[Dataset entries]
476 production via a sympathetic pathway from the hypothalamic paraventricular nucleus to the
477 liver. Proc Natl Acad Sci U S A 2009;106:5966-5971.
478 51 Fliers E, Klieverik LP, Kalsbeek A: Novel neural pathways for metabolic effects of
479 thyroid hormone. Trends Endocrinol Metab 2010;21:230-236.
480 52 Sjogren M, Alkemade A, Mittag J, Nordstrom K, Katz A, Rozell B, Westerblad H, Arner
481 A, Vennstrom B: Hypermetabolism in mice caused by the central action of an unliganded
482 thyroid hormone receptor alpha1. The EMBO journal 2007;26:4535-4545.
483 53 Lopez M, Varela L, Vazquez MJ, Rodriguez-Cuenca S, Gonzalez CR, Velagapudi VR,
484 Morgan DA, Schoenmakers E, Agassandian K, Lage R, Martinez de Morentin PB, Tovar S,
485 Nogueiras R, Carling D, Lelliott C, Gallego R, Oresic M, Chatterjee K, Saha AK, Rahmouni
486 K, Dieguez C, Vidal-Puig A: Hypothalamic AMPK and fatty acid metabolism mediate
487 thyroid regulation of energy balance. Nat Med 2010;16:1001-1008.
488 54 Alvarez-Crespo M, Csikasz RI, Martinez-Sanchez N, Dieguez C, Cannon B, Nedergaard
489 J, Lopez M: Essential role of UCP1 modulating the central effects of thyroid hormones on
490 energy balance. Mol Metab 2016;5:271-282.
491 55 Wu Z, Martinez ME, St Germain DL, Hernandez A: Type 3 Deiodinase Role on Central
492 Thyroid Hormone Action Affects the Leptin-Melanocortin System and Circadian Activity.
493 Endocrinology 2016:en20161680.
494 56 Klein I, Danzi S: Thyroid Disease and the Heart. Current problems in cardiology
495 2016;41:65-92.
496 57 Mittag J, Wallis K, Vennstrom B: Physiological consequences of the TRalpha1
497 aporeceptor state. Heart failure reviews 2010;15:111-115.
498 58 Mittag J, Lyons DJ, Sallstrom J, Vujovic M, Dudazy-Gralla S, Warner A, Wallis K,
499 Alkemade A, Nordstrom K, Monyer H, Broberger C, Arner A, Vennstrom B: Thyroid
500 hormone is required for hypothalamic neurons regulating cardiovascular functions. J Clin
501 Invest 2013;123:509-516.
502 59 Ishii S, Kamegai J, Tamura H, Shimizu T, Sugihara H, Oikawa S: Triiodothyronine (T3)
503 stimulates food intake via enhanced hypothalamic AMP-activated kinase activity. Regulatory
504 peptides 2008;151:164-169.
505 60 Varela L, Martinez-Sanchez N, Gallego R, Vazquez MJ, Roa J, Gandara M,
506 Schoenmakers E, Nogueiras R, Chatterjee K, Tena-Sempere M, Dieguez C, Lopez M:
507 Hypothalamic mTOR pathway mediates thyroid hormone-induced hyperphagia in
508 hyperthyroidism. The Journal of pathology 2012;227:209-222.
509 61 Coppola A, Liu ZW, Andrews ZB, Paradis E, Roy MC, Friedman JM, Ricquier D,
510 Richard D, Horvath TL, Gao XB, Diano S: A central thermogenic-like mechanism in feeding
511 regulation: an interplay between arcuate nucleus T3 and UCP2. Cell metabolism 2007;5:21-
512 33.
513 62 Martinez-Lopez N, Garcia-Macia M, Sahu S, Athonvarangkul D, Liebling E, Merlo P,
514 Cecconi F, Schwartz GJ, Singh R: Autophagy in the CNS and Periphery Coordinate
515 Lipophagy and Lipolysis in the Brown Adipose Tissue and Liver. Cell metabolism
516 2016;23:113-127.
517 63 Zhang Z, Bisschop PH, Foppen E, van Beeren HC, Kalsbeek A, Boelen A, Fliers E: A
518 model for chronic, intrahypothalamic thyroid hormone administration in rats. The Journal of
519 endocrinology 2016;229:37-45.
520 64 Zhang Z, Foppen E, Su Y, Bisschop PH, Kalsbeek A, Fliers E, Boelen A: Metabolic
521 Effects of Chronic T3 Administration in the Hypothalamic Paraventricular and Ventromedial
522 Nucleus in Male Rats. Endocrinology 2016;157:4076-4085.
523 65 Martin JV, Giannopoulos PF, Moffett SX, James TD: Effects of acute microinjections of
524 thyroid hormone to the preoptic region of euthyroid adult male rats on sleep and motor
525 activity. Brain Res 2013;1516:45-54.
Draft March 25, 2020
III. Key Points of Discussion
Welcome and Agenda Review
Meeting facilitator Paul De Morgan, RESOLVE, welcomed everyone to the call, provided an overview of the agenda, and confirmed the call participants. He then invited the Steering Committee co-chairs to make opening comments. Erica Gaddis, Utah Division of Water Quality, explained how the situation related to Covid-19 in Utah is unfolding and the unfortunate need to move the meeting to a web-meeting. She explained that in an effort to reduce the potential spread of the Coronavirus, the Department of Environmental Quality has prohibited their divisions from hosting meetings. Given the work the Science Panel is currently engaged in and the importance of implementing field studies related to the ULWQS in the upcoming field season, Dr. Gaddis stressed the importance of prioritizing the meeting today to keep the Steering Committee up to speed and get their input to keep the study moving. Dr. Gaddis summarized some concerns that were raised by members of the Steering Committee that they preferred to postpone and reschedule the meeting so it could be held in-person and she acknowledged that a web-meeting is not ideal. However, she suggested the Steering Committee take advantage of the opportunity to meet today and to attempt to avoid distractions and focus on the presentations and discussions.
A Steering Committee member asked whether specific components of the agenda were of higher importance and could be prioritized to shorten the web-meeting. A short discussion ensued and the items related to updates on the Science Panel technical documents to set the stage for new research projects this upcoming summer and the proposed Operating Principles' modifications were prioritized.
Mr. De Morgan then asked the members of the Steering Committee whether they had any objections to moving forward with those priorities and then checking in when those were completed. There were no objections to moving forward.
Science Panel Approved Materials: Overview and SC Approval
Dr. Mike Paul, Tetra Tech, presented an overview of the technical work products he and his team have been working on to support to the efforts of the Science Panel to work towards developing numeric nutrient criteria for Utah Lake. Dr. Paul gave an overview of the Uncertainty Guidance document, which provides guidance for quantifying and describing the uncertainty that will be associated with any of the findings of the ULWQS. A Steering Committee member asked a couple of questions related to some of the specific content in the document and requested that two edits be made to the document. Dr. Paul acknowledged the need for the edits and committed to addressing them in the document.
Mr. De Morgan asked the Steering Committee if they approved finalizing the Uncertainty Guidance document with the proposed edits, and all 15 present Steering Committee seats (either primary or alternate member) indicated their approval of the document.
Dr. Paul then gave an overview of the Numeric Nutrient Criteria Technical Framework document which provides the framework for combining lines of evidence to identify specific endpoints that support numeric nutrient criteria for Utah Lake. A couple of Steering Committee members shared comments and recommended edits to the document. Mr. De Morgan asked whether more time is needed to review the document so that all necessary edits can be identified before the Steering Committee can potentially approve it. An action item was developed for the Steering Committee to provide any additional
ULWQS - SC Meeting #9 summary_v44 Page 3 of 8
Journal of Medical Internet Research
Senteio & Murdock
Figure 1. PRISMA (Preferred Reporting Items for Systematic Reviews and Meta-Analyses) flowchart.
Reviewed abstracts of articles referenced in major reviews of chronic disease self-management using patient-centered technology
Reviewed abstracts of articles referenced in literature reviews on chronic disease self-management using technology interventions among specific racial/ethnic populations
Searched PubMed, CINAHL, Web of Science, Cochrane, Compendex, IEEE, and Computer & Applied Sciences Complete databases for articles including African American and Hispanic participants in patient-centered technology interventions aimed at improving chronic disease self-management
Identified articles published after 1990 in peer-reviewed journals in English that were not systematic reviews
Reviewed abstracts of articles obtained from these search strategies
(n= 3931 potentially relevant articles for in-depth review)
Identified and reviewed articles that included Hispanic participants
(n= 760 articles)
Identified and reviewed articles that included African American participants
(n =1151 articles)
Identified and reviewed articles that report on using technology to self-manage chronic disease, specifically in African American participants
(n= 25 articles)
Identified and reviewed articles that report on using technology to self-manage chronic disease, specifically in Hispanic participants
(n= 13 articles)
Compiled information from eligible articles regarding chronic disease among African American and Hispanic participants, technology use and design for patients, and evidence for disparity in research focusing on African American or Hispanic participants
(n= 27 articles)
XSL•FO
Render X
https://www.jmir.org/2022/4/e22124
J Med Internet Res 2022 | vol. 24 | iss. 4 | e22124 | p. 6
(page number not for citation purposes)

**TASK**
Every line above from the line with "517 63 Zhang" to the line with "III. Key Points of Discussion", both included, must be reproduced exactly, and no other line may appear.

**YOUR RESPONSE**
517 63 Zhang Z, Bisschop PH, Foppen E, van Beeren HC, Kalsbeek A, Boelen A, Fliers E: A
518 model for chronic, intrahypothalamic thyroid hormone administration in rats. The Journal of
519 endocrinology 2016;229:37-45.
520 64 Zhang Z, Foppen E, Su Y, Bisschop PH, Kalsbeek A, Fliers E, Boelen A: Metabolic
521 Effects of Chronic T3 Administration in the Hypothalamic Paraventricular and Ventromedial
522 Nucleus in Male Rats. Endocrinology 2016;157:4076-4085.
523 65 Martin JV, Giannopoulos PF, Moffett SX, James TD: Effects of acute microinjections of
524 thyroid hormone to the preoptic region of euthyroid adult male rats on sleep and motor
525 activity. Brain Res 2013;1516:45-54.
Draft March 25, 2020
III. Key Points of Discussion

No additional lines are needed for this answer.